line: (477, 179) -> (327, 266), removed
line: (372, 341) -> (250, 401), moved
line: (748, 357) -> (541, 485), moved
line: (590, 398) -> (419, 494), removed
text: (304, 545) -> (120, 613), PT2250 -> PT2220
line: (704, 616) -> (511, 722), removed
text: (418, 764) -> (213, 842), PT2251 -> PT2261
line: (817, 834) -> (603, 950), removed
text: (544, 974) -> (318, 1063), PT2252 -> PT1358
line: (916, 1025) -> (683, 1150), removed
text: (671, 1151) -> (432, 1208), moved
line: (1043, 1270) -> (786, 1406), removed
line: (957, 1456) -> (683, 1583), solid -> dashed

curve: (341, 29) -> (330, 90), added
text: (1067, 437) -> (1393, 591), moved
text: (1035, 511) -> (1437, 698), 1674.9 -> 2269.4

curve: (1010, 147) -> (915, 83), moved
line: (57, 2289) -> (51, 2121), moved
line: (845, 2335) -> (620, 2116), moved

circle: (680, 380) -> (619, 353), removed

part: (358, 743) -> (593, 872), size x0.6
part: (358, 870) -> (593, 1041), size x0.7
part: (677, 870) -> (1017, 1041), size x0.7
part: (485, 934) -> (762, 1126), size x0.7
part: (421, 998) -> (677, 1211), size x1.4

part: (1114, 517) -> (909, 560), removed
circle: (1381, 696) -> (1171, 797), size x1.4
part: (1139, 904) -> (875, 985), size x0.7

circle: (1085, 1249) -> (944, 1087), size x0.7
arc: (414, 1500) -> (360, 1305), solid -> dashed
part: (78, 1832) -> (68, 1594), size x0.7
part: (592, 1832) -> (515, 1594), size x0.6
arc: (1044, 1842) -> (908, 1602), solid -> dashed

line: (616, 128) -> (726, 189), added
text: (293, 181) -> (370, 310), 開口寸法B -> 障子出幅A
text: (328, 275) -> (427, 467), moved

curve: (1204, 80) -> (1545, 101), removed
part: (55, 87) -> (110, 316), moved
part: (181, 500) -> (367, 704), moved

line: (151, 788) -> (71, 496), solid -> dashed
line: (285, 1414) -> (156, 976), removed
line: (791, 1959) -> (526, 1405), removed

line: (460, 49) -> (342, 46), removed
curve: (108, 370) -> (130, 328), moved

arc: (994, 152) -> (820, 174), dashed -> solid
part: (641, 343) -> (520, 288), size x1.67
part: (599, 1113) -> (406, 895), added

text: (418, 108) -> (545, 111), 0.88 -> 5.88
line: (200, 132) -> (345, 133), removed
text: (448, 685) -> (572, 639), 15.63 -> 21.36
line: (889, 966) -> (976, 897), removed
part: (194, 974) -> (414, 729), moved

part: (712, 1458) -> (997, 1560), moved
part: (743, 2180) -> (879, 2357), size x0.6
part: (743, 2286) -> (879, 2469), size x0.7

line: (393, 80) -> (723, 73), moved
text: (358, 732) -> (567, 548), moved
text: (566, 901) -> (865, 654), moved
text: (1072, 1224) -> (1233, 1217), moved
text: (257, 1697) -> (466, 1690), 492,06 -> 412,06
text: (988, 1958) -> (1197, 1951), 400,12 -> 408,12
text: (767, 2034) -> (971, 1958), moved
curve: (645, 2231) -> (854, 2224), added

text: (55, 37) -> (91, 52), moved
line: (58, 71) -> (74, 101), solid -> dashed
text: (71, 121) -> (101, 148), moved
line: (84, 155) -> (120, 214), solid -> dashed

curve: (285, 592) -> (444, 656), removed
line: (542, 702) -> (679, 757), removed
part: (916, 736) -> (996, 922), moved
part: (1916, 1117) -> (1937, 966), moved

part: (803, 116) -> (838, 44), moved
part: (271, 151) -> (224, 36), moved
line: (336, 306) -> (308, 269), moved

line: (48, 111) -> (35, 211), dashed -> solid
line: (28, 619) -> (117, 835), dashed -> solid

EXERCISE AIM
Beginning with the opening line above, retype the records exactly through the line with "line: (1043, 1270) -> (786, 1406), removed", both ends included.

WRITTEN RESPONSE
line: (477, 179) -> (327, 266), removed
line: (372, 341) -> (250, 401), moved
line: (748, 357) -> (541, 485), moved
line: (590, 398) -> (419, 494), removed
text: (304, 545) -> (120, 613), PT2250 -> PT2220
line: (704, 616) -> (511, 722), removed
text: (418, 764) -> (213, 842), PT2251 -> PT2261
line: (817, 834) -> (603, 950), removed
text: (544, 974) -> (318, 1063), PT2252 -> PT1358
line: (916, 1025) -> (683, 1150), removed
text: (671, 1151) -> (432, 1208), moved
line: (1043, 1270) -> (786, 1406), removed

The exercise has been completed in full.